Earlier this year, I visited EA Mythic's Origin archive to take a second fast pass at the Wing Commander production slides they had stored. The previous archiving effort had missed several as the slide scanner failed to recognize them or created garbled results. Here, for the first time, is the full set!
What you see here is the wall chart from the original brainstorming session for "Alien Commander." Conceived as a spinoff of Wing Commander in which you play an alien, Alien Commander eventually became the first game in the lauded System Shock franchise. This is where it all started!
Did you ever call Origin for help with a game? If so, you probably spoke to a member of an elite brotherhood of CS agents. It's part of game development we don't usually think about, but it's absolutely essential to a successful product. Here are mid-1990s CS policies at Origin!
As Origin FX, the Ultima and Wing Commander-themed screensaver, was in development, Warren Spector collected ideas for minigames and additional modules. Some of them are even Wing Commander-themed... check it out!
Warren Spector left Origin in 1995 to found Looking Glass, the company responsible for System Shock 2, Thief and other titles. This is his company-wide goodbye letter, which is a great look back at the culture at Origin at the time.

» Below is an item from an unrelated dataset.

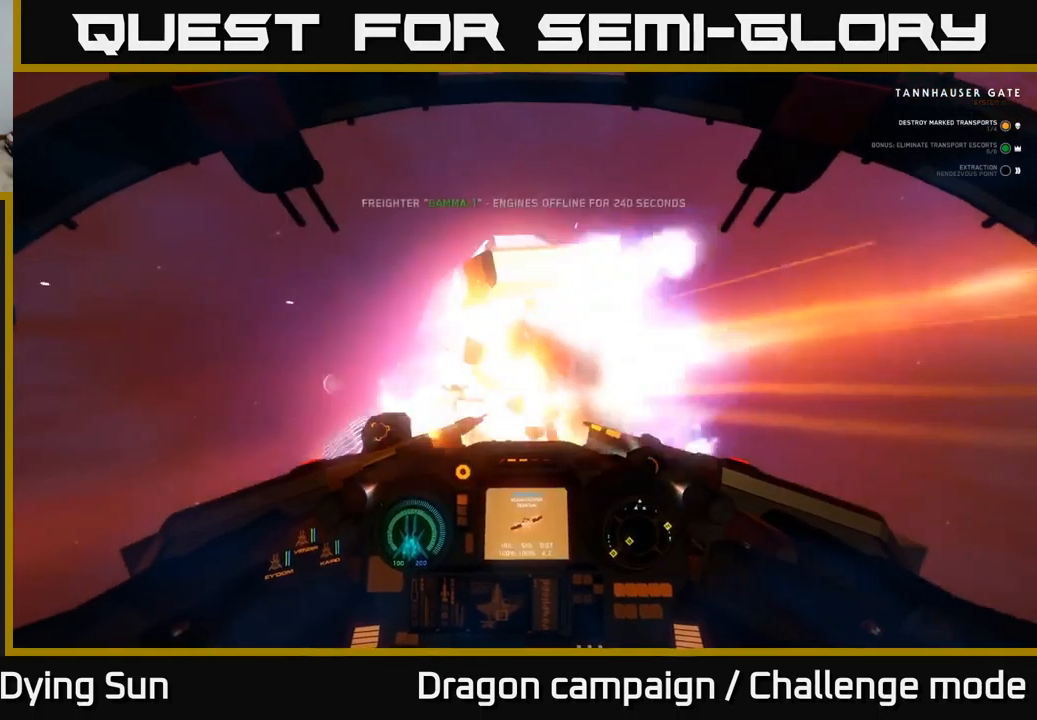
{"buttons": ["R2"], "left_stick": "center", "right_stick": "center", "events": [[33, "R2", "down"], [150, "R2", "up"], [200, "right_stick", "left"], [217, "left_stick", "left"], [267, "R2", "down"], [350, "right_stick", "up-left"], [367, "left_stick", "center"], [383, "R2", "up"], [483, "R2", "down"], [483, "right_stick", "center"]]}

Wing Commander III, like any Hollywood production, had a massive number of storyboards created during preproduction. Thanks to David Downing, we now have photos of all of them! Download this massive find below.
Every aspect of Wing Commander III's production is chronicled in this binder, from the set catering information to camera positions to the shooting schedule! If you're interested in the nuts and bolts of interactive movie production, this is for you.
This binder of information is the edit companion for Wing Commander III's barracks scenes. Every scene shot on the green screen for the barracks is tracked, measured and recorded here!
In the 1990s, everyone gave away mousepads. Origin was no exception, giving away these Wing Commander IV and Prophecy mousepads at trade shows to promote the games. The "Wasp" item is especially cool, with 3D hexagons all over the image.
In 1995, Paul Steed pitched a game called Cyclone Alley to Origin. Cyclone Alley was a futuristic racing game set in space that was ultimately abandoned. At one point, Warren Spector attempted to merge Privateer 2 and Cyclone Alley into one project... and these are his notes!
The Darkening is still a sore subject in some areas today, owing largely to the conflict between EA UK and Origin in Austin over the game's release. This post-mortem document was created in 1996 by the team in Origin responsible for supporting the game... and it's safe to say that no love was lost.
This collection of assorted Prophecy-related documents was discovered in a folder in David Downing's archive. It has some interesting notes, including the outline for a speech he gave on the game, the decision to change the capital ship names and some execu-speak from Electronic Arts!
This glossy pitch for Privateer 3 was crafted in 2000 for the eyes of Electronic Arts executives. Printed in full color, this massive document was signed by the entire team. Unfortunately, it wasn't enough to convince EA that the team with ten years of space combat experience was a better match for building an online space game than the team responsible for Command and Conquer.
In contrast to the Privateer 3 pitch available above, this is an internal document. Passed between the project lead and the executives at Origin, it was intended to create the broad vision for an MMO, Privateer Online: what it would do, what it would accomplish, how it would make money.
Here's another entry in our collection of Wing Commander movie script drafts. This version of the second draft is Kevin Droney's personal first attempt at scripting the movie. Droney was brought in to rewrite the film, owing largely to his experience with the Mortal Kombat film.
Wing Commander ships borrow names from ships of all ages and nations. To celebrate the CIC’s 15th Birthday, we take a look at four Wing Commander ships and where their names come from.
HMS / TCS Ark Royal
I'll order Rear Admiral Dayan with Task Force Twenty-one to deploy from Tangier. She's got two battlewagons, the carrier Ark Royal, and some damned good cruiser and frigate commanders. That'll push our assets out there. Hell, if it's a typical Cat fleet, we'll have more than double their strength in battlewagons. If they come in, we'll put a real twist in their tails.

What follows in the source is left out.